Welcome to the brave new world of the Metaverse
In July last year, Facebook CEO Mark Zuckerberg staked his company’s future on the Metaverse. He was so confident about this ‘game-changing technology’ that he not only committed to spending billions of dollars revamping the company’s platform but also undertook to change the company’s name to Meta.
But what exactly is the Metaverse and how will it change the way that users interact with technology solutions, services, and applications?
Though definitions vary wildly, the Metaverse is basically the next iteration of the internet, where the worlds of UI (user interface or form) and UX (user experience or function) converge in a virtual space using a range of immersive technologies including virtual reality (VR), augmented reality (AR) and artificial intelligence (AI).
These technologies, which continue to progress at a rapid pace, provide the end user with a totally immersive digital experience that promises to completely upend conventional notions of user and customer experience. This ‘meta-engagement’, combining the best UI and UX functions, will provide a thoroughly engaging experience that merges the physical and digital worlds in the form of avatars that users can take with them to all corners of the internet in its next iteration.
How will this happen? The vision is that the Metaverse will combine AI, VR and AR with Natural Language Processing (NLP) in a real-time 3D environment with greatly enhanced voice and visual components, all of which is made possible by very high-speed internet.
A submersive, individualised customer experience
In the near future, the Metaverse will involve more and more individualisation where technology can artificially sense who an individual is by using all the aforementioned technologies to generate unprecedented levels of visual and voice accuracy (think facial expression, tone of voice).
The Metaverse will create vast online spaces where people play and work as avatars, which is still a fuzzy idea for most people outside of the tech industry but, as Zuckerberg claims, is the future. Everyone will occupy a virtual space and interact in a new reality somewhere between the current physical and digital worlds, turning what we would now regard as science fiction into science fact.

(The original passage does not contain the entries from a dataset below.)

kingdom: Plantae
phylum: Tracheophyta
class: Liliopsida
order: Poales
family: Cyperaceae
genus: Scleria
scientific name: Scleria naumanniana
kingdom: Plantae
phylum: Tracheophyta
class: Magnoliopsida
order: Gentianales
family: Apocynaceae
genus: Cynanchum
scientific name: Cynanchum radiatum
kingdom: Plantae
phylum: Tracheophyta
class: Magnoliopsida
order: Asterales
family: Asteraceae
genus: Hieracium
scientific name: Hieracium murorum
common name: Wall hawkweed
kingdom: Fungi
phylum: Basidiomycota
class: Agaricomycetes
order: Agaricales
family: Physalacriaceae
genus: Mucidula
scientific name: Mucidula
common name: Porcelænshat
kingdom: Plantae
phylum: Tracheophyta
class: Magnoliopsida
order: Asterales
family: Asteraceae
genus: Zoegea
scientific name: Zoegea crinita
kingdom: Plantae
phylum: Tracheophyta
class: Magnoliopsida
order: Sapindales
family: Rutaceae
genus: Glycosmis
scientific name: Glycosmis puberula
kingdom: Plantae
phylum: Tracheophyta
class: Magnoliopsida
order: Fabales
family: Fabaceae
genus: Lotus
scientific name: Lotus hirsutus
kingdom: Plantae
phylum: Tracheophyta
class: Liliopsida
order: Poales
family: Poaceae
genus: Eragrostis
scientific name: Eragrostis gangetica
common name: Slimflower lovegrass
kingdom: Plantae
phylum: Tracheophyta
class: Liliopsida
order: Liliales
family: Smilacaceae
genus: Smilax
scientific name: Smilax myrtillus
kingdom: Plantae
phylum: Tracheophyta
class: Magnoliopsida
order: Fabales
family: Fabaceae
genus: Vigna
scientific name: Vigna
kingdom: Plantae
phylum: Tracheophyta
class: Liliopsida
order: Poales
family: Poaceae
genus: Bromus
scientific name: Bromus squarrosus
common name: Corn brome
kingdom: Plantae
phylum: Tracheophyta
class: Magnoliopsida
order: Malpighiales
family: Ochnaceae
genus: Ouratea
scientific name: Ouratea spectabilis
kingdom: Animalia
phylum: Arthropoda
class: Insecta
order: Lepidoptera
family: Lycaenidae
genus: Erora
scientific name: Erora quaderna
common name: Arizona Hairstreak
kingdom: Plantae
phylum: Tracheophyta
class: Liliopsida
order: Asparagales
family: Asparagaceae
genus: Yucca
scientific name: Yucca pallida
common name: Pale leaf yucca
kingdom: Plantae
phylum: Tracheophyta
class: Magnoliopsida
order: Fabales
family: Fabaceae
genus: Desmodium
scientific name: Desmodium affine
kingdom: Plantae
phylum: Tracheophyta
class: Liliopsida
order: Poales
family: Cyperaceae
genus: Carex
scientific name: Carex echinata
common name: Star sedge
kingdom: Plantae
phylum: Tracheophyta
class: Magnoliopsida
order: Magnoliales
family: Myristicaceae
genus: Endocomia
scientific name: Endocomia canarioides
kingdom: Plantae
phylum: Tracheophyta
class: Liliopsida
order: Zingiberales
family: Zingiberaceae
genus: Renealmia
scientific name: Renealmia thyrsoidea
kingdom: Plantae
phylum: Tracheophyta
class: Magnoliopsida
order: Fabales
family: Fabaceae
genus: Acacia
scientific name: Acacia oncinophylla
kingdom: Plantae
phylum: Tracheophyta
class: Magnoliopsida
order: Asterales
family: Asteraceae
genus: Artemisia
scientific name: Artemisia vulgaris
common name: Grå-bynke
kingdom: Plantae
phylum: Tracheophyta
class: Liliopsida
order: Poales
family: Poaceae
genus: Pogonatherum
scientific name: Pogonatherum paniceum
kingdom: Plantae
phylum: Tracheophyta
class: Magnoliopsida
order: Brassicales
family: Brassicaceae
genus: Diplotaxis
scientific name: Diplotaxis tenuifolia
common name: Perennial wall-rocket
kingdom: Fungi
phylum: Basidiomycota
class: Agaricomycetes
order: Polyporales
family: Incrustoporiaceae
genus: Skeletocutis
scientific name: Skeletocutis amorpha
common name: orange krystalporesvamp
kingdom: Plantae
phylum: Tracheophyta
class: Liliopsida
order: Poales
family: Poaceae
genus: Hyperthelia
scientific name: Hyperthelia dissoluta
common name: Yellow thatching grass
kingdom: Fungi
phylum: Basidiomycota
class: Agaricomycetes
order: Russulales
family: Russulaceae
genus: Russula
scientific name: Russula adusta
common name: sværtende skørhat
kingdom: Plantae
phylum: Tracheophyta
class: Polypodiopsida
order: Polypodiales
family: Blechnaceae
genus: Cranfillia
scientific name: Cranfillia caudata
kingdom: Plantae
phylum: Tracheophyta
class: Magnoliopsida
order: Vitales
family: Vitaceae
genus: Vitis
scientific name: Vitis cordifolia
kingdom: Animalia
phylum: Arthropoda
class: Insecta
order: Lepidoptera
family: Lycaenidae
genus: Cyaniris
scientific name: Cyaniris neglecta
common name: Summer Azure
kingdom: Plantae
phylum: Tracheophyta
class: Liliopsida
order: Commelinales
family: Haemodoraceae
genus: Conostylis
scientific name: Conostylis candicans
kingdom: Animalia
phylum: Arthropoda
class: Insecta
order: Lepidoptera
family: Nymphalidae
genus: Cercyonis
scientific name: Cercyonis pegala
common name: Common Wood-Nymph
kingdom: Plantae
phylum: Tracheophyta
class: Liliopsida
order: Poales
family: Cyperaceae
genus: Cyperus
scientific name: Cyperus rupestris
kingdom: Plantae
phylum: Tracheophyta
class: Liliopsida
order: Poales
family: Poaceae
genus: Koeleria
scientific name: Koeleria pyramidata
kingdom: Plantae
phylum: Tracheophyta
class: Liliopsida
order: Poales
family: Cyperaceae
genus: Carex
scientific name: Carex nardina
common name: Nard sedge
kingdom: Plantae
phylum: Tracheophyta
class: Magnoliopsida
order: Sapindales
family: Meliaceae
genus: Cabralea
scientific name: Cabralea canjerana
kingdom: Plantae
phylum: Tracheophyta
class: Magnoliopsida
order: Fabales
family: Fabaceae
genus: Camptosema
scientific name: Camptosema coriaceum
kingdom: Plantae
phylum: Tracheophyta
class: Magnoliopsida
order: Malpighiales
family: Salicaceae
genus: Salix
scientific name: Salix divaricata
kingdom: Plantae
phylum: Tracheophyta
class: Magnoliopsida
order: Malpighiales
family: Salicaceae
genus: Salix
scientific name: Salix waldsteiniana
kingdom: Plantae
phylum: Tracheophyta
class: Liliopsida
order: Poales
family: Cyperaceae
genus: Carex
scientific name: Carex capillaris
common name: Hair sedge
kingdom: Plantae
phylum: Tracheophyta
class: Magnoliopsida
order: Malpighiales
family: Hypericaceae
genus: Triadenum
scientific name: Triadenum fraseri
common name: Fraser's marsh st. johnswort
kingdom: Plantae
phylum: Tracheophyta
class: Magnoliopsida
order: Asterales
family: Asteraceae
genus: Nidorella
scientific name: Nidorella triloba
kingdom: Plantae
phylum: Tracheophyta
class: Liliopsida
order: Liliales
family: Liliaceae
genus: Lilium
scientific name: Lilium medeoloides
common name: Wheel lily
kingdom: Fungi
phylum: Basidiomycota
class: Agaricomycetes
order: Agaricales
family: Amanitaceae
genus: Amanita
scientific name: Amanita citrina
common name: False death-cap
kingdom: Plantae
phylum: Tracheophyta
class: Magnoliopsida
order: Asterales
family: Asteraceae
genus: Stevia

While much of this is still hard to fathom for the average person, all the big tech companies have decided this is where the future of technology is and are eagerly staking their claims with their own versions of the Metaverse.
Complications aplenty
This evolution in computing aims to parallel the real world through an immersive digital lens, but it’s not without its critics and there is no shortage of difficulties that are yet to be addressed. Chief among these are the way in which personal avatars can move between interconnected devices and websites, something that gamers, the early pioneers in Metaverse technology, are well aware of. Games such as Minecraft and Second Life have operated in immersive VR-type simulations for years but there is no way of moving characters or avatars from one to the other.
There are also issues of control – who gets the final say in building the Metaverse and what platforms will ultimately come out on top? This will require a rethink of industry standards and the usual questions regarding monopolies that have plagued the internet since its inception.
Last but not least, the question of bullying will need to be addressed. Twitter and its use of 170 characters is bad enough, but when users find themselves deeply immersed in a virtual world, they may well be far more vulnerable to this type of objectionable behaviour.
Whatever happens, one thing is for sure. The digital world as we know it will be far different to the one where we currently reside.